Quoted passage:

Before 1 September 1939 a few thousand of Jews lived in Łaskarzew and its surroundings. Only few managed to survive the war. In fact, the same can be said about all the pre-war Jewish communities in Poland.

On 9 December 1942, in the village of Dąbrowa near Łaskarzew, a murder of a Polish family hiding Jews, took place. It was the only recognised killing of Poles for hiding Jews in the Garwolin county. It might be said that this German proceeding was standard in such cases. A dozen of military policemen (and probably a few of Gestapo officers) surrounded the farm of Tomasz Proczek and executed him and his entire family. The Germans found two Jews who were hiding there and shot them while they were fleeing.

The Proczeks consisted of seven people. Tomasz Proczek, born in 1874, his wife – Jadwiga Proczek, born in 1886, the eldest daughter Marianna Sięńska (née Proczek, born in 1914), Natalia (born in 1920), their son Stanisław (born in 1923) and the youngest daughter Aleksandra, who was 12 years old. There was also the eldest son, Jan, who had his own family and lived in a separate house but at the same farm.

When the Germans entered their house they killed five of them: Tomasz, Jadwiga, Marianna, Natalia and Stanisław. The youngest daughter, Aleksandra, only survived because she was visiting Nowotniak’s family, their neighbours. The memories of the only survived girl describe that the Germans shot the Proczek family in a backyard. The corpses were left at the spot where the family was shot. According to Jan Proczek’s son, Mieczysław, who as a small child witnessed the execution of his grandfather and his family, the Germans stole boots that belonged to shot Stanisław. The Germans robbed everything that showed any value.

What you will do: Carry on the account of the 1942 killing of the Proczek family in Dąbrowa from its last sentence.

Material supplied:
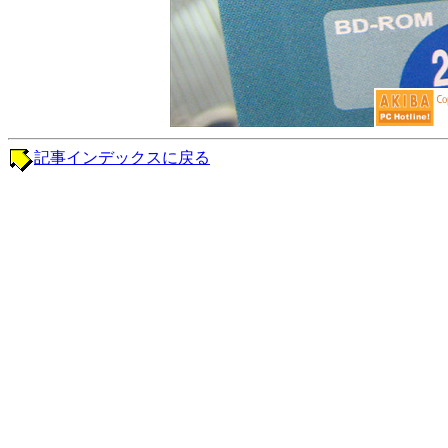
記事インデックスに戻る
--
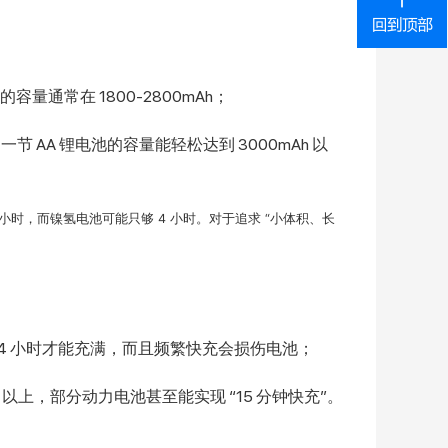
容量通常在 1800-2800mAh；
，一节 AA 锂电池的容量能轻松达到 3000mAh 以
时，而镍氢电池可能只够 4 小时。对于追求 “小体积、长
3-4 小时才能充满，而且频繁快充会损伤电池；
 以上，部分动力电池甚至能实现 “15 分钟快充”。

Expected answer:
Family secret

When the Germans left the village, the bodies were taken to a barn by the neighbours. Aleksandra, the 12-year-old daughter, was not allowed to see the scene of crime. The burial of the corpses was arranged by the son, Jan, who survived due to the fact that he lived in a separate house. The family was buried in the parish cemetery in Łaskarzew.

Apart from the Proczek family, the two Jews hiding there were murdered as well. We hardly know anything about the family besides the fact that they came from Łaskarzew and they were cobblers. We also known that the family knew them before the war. How long were they hiding there and what were their names we probably will never find out, for simple reason – the fewer people knew about their hiding the safer they were and the safer was the Proczek family. Probably, only the elder members of the family knew about the hiding Jews as it was better not to tell children about such things. How much the secrecy was important shows the fact that Aleksandra, the daughter, did not know anything about this situation.

To illustrate the whole situation, it should be mentioned that at the end of September the liquidation of the ghetto in Łaskarzew began. The Holocaust place for Łaskarzew’s Jews was a concentration camp in Treblinka, but at least a few dozen Jews were killed in the city and in the nearby woods.

The two Jews hidden by the Proczek family were probably escapees from the ghetto. It might have been possible that they had come to the Proczeks earlier. They could have also spent some time in the woods and when winter came Tomasz Proczek gave them shelter. What really happened – we will probably never find out. The witnesses, who could tell us more about them, are no longer alive.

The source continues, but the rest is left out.